* **Task brief**: Reproduce each line below with no alterations.

━━━━━━━━━━

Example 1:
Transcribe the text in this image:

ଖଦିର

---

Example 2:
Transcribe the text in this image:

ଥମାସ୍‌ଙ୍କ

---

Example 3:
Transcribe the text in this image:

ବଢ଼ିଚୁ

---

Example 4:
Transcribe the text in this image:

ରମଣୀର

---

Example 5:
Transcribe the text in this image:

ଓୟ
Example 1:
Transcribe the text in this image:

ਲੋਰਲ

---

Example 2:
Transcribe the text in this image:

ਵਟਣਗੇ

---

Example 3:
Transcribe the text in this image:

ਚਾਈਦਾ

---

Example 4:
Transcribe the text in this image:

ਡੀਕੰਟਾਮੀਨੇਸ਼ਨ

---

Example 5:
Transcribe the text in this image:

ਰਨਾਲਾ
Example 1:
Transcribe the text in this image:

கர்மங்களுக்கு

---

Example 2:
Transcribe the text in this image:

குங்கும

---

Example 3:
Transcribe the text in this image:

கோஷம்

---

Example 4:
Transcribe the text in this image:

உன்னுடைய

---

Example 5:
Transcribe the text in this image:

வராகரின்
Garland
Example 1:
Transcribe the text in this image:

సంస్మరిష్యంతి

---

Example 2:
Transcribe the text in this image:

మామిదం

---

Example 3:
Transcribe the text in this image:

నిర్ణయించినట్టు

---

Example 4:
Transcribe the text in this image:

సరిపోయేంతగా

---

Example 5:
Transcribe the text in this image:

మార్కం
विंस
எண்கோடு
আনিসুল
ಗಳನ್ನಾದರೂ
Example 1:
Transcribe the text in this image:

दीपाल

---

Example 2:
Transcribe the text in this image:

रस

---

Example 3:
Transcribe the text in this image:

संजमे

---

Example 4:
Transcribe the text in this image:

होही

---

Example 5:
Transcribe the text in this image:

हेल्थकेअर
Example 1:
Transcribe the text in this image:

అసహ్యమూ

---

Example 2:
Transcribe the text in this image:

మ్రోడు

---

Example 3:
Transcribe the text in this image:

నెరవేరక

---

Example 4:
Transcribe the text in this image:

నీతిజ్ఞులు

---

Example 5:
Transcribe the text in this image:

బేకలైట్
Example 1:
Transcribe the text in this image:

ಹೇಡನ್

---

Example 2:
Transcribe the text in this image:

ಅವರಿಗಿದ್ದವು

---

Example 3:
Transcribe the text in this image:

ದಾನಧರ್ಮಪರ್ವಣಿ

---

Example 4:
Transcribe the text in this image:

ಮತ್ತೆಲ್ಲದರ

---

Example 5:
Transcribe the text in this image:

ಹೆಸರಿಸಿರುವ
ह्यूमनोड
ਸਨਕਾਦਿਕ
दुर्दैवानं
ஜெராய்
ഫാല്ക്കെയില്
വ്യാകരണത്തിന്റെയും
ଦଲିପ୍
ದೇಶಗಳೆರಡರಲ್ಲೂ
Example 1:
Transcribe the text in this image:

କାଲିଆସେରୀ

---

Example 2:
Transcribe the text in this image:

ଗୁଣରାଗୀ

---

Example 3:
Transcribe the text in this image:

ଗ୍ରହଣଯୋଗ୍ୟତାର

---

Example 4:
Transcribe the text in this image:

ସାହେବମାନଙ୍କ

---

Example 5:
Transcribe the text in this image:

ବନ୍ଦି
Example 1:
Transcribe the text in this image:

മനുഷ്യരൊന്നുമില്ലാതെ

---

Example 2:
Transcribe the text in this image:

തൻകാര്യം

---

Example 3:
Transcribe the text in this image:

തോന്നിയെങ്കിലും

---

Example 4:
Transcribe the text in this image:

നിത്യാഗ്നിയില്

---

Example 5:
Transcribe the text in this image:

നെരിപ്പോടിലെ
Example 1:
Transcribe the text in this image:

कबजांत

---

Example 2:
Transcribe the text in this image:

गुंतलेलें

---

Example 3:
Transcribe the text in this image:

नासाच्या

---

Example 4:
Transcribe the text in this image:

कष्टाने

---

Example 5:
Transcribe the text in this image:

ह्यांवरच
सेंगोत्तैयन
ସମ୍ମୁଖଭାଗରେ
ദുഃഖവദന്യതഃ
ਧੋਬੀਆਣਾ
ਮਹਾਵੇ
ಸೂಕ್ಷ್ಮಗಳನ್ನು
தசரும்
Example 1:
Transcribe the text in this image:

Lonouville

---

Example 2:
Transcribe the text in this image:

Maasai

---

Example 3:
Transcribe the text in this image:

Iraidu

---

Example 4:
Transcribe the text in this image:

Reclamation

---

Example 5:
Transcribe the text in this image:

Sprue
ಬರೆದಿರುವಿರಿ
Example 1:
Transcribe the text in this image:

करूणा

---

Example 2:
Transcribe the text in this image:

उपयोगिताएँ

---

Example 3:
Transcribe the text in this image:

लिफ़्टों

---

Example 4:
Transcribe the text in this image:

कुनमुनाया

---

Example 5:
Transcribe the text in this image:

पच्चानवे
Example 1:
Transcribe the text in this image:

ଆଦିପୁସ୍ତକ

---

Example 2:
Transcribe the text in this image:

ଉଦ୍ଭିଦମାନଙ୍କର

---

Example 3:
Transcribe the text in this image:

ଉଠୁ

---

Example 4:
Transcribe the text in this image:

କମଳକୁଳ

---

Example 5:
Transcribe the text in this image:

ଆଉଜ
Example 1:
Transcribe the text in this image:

━━━━━━━━━━

* **Output of the exercise**:
Example 1:
Transcribe the text in this image:

ଖଦିର

---

Example 2:
Transcribe the text in this image:

ଥମାସ୍‌ଙ୍କ

---

Example 3:
Transcribe the text in this image:

ବଢ଼ିଚୁ

---

Example 4:
Transcribe the text in this image:

ରମଣୀର

---

Example 5:
Transcribe the text in this image:

ଓୟ
Example 1:
Transcribe the text in this image:

ਲੋਰਲ

---

Example 2:
Transcribe the text in this image:

ਵਟਣਗੇ

---

Example 3:
Transcribe the text in this image:

ਚਾਈਦਾ

---

Example 4:
Transcribe the text in this image:

ਡੀਕੰਟਾਮੀਨੇਸ਼ਨ

---

Example 5:
Transcribe the text in this image:

ਰਨਾਲਾ
Example 1:
Transcribe the text in this image:

கர்மங்களுக்கு

---

Example 2:
Transcribe the text in this image:

குங்கும

---

Example 3:
Transcribe the text in this image:

கோஷம்

---

Example 4:
Transcribe the text in this image:

உன்னுடைய

---

Example 5:
Transcribe the text in this image:

வராகரின்
Garland
Example 1:
Transcribe the text in this image:

సంస్మరిష్యంతి

---

Example 2:
Transcribe the text in this image:

మామిదం

---

Example 3:
Transcribe the text in this image:

నిర్ణయించినట్టు

---

Example 4:
Transcribe the text in this image:

సరిపోయేంతగా

---

Example 5:
Transcribe the text in this image:

మార్కం
विंस
எண்கோடு
আনিসুল
ಗಳನ್ನಾದರೂ
Example 1:
Transcribe the text in this image:

दीपाल

---

Example 2:
Transcribe the text in this image:

रस

---

Example 3:
Transcribe the text in this image:

संजमे

---

Example 4:
Transcribe the text in this image:

होही

---

Example 5:
Transcribe the text in this image:

हेल्थकेअर
Example 1:
Transcribe the text in this image:

అసహ్యమూ

---

Example 2:
Transcribe the text in this image:

మ్రోడు

---

Example 3:
Transcribe the text in this image:

నెరవేరక

---

Example 4:
Transcribe the text in this image:

నీతిజ్ఞులు

---

Example 5:
Transcribe the text in this image:

బేకలైట్
Example 1:
Transcribe the text in this image:

ಹೇಡನ್

---

Example 2:
Transcribe the text in this image:

ಅವರಿಗಿದ್ದವು

---

Example 3:
Transcribe the text in this image:

ದಾನಧರ್ಮಪರ್ವಣಿ

---

Example 4:
Transcribe the text in this image:

ಮತ್ತೆಲ್ಲದರ

---

Example 5:
Transcribe the text in this image:

ಹೆಸರಿಸಿರುವ
ह्यूमनोड
ਸਨਕਾਦਿਕ
दुर्दैवानं
ஜெராய்
ഫാല്ക്കെയില്
വ്യാകരണത്തിന്റെയും
ଦଲିପ୍
ದೇಶಗಳೆರಡರಲ್ಲೂ
Example 1:
Transcribe the text in this image:

କାଲିଆସେରୀ

---

Example 2:
Transcribe the text in this image:

ଗୁଣରାଗୀ

---

Example 3:
Transcribe the text in this image:

ଗ୍ରହଣଯୋଗ୍ୟତାର

---

Example 4:
Transcribe the text in this image:

ସାହେବମାନଙ୍କ

---

Example 5:
Transcribe the text in this image:

ବନ୍ଦି
Example 1:
Transcribe the text in this image:

മനുഷ്യരൊന്നുമില്ലാതെ

---

Example 2:
Transcribe the text in this image:

തൻകാര്യം

---

Example 3:
Transcribe the text in this image:

തോന്നിയെങ്കിലും

---

Example 4:
Transcribe the text in this image:

നിത്യാഗ്നിയില്

---

Example 5:
Transcribe the text in this image:

നെരിപ്പോടിലെ
Example 1:
Transcribe the text in this image:

कबजांत

---

Example 2:
Transcribe the text in this image:

गुंतलेलें

---

Example 3:
Transcribe the text in this image:

नासाच्या

---

Example 4:
Transcribe the text in this image:

कष्टाने

---

Example 5:
Transcribe the text in this image:

ह्यांवरच
सेंगोत्तैयन
ସମ୍ମୁଖଭାଗରେ
ദുഃഖവദന്യതഃ
ਧੋਬੀਆਣਾ
ਮਹਾਵੇ
ಸೂಕ್ಷ್ಮಗಳನ್ನು
தசரும்
Example 1:
Transcribe the text in this image:

Lonouville

---

Example 2:
Transcribe the text in this image:

Maasai

---

Example 3:
Transcribe the text in this image:

Iraidu

---

Example 4:
Transcribe the text in this image:

Reclamation

---

Example 5:
Transcribe the text in this image:

Sprue
ಬರೆದಿರುವಿರಿ
Example 1:
Transcribe the text in this image:

करूणा

---

Example 2:
Transcribe the text in this image:

उपयोगिताएँ

---

Example 3:
Transcribe the text in this image:

लिफ़्टों

---

Example 4:
Transcribe the text in this image:

कुनमुनाया

---

Example 5:
Transcribe the text in this image:

पच्चानवे
Example 1:
Transcribe the text in this image:

ଆଦିପୁସ୍ତକ

---

Example 2:
Transcribe the text in this image:

ଉଦ୍ଭିଦମାନଙ୍କର

---

Example 3:
Transcribe the text in this image:

ଉଠୁ

---

Example 4:
Transcribe the text in this image:

କମଳକୁଳ

---

Example 5:
Transcribe the text in this image:

ଆଉଜ
Example 1:
Transcribe the text in this image:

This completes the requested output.